◆ **Stored records**

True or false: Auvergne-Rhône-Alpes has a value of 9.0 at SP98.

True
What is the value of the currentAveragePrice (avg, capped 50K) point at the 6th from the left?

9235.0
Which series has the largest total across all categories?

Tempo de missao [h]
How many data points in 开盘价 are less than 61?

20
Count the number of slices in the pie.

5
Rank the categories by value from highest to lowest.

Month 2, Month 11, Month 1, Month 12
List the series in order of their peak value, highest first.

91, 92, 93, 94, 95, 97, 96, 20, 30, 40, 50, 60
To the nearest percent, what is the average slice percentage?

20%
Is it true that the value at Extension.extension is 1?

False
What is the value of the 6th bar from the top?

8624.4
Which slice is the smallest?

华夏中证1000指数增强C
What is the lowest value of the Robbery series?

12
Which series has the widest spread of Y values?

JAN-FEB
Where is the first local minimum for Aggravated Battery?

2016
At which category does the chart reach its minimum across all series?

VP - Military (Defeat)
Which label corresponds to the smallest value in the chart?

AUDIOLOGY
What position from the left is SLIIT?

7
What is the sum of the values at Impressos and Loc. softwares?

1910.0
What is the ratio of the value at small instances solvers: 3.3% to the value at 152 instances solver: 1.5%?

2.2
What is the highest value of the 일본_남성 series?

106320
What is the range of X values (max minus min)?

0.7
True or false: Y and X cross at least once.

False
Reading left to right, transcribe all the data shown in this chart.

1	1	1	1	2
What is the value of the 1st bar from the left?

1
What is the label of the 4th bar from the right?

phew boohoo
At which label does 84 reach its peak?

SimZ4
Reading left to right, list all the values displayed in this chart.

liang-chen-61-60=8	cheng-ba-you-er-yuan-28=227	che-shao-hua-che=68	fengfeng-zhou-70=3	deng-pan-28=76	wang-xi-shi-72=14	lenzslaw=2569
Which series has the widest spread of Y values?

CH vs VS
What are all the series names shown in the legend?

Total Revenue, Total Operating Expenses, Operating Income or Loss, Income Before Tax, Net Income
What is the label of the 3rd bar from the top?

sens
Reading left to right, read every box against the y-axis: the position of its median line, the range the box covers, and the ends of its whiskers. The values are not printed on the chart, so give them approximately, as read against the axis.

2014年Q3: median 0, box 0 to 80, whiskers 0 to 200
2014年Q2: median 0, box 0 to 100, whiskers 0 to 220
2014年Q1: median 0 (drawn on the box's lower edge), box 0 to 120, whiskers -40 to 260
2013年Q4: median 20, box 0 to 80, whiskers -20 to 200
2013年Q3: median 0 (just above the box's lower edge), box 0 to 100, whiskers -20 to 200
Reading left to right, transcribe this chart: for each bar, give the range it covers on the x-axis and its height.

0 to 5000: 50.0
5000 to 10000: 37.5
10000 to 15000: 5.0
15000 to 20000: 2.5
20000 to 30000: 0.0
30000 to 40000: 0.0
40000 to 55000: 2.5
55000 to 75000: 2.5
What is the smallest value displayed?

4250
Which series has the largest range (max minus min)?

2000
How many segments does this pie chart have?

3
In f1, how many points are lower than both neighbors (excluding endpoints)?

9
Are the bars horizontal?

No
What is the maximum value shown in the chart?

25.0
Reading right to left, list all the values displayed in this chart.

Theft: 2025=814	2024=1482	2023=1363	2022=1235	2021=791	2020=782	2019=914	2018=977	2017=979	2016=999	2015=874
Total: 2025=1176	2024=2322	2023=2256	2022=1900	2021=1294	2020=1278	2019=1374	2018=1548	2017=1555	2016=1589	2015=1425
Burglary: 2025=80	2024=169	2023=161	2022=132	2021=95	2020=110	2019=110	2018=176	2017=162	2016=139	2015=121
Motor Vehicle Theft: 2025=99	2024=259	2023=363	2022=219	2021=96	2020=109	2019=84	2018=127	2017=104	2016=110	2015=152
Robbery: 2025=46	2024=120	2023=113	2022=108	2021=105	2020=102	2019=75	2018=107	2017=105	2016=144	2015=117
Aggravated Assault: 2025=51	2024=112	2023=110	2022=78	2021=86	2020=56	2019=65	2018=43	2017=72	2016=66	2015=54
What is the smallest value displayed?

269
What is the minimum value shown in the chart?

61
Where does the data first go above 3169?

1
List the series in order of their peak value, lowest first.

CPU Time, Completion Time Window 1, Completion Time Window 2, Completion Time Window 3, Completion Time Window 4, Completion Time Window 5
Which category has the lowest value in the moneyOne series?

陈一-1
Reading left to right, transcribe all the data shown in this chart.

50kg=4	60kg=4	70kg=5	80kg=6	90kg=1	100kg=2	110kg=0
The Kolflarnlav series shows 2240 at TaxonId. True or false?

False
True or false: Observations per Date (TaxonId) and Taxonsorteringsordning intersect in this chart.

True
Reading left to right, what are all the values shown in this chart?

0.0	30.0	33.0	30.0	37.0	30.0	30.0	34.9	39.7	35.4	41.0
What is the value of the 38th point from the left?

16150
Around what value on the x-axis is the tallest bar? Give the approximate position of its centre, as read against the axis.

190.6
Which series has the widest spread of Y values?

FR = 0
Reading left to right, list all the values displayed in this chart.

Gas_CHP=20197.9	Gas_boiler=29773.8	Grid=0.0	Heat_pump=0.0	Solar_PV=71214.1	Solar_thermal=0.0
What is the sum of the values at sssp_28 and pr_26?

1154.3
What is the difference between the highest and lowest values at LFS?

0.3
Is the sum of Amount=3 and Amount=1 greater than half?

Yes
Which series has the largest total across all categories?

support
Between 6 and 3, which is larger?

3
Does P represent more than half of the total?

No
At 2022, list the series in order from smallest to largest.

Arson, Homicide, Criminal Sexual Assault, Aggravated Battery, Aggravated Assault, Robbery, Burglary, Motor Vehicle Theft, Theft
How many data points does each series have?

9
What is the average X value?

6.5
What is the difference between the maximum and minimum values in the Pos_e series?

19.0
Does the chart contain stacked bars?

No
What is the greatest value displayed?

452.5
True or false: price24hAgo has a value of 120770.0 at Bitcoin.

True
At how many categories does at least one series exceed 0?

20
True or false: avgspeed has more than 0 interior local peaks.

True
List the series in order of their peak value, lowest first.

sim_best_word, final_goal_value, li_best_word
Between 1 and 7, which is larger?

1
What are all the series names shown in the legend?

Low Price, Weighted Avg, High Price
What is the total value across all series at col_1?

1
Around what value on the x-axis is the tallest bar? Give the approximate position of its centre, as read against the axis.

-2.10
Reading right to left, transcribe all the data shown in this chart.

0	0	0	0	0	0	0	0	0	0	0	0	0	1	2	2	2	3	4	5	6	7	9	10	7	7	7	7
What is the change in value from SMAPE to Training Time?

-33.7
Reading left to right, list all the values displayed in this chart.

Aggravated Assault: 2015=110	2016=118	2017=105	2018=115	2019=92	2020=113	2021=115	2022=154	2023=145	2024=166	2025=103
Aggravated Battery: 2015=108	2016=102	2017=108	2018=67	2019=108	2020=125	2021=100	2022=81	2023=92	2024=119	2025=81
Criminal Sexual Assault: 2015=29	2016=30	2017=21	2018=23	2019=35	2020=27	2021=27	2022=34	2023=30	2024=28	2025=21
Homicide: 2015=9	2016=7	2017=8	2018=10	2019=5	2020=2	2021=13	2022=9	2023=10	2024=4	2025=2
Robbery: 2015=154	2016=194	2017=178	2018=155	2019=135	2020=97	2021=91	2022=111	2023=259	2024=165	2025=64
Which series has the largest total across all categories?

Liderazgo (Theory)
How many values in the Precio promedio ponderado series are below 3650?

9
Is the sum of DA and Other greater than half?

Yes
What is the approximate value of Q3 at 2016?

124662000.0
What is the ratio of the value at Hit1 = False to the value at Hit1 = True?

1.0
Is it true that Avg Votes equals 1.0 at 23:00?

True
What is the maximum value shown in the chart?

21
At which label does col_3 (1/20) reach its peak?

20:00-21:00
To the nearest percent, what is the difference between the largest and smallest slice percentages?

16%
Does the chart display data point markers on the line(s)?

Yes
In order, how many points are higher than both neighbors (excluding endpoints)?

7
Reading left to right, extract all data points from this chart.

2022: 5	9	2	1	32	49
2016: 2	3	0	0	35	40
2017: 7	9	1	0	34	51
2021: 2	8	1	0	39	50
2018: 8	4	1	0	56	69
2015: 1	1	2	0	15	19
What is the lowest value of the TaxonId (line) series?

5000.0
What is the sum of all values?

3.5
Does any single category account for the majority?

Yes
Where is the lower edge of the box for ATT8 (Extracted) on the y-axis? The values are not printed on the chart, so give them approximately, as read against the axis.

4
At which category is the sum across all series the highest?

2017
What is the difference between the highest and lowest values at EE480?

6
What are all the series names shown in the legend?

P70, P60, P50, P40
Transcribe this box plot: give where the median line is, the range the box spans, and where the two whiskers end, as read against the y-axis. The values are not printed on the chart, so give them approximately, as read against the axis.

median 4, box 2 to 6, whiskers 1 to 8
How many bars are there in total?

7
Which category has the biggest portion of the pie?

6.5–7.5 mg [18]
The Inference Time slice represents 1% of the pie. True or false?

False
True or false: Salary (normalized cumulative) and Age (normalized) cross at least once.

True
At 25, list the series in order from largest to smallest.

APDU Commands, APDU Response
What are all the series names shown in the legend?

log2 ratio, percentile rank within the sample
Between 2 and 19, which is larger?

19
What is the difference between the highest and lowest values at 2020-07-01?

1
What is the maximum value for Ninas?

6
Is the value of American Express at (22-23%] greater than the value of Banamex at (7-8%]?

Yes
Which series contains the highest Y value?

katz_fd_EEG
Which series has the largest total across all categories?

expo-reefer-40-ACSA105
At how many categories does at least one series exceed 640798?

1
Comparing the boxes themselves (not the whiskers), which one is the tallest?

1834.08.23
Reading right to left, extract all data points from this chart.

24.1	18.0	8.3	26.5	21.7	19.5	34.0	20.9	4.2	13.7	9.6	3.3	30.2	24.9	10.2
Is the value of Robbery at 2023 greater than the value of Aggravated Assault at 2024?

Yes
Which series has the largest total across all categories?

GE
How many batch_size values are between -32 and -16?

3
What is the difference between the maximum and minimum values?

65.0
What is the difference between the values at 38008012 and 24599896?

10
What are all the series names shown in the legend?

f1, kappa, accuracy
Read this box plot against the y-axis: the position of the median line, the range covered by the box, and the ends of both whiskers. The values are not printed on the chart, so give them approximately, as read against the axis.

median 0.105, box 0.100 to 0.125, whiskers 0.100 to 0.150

◆ **Task statement**
Reproduce the listing above word for word, from its first line through the line containing "What position from the left is SLIIT?".

◆ **Your solution**
True or false: Auvergne-Rhône-Alpes has a value of 9.0 at SP98.

True
What is the value of the currentAveragePrice (avg, capped 50K) point at the 6th from the left?

9235.0
Which series has the largest total across all categories?

Tempo de missao [h]
How many data points in 开盘价 are less than 61?

20
Count the number of slices in the pie.

5
Rank the categories by value from highest to lowest.

Month 2, Month 11, Month 1, Month 12
List the series in order of their peak value, highest first.

91, 92, 93, 94, 95, 97, 96, 20, 30, 40, 50, 60
To the nearest percent, what is the average slice percentage?

20%
Is it true that the value at Extension.extension is 1?

False
What is the value of the 6th bar from the top?

8624.4
Which slice is the smallest?

华夏中证1000指数增强C
What is the lowest value of the Robbery series?

12
Which series has the widest spread of Y values?

JAN-FEB
Where is the first local minimum for Aggravated Battery?

2016
At which category does the chart reach its minimum across all series?

VP - Military (Defeat)
Which label corresponds to the smallest value in the chart?

AUDIOLOGY
What position from the left is SLIIT?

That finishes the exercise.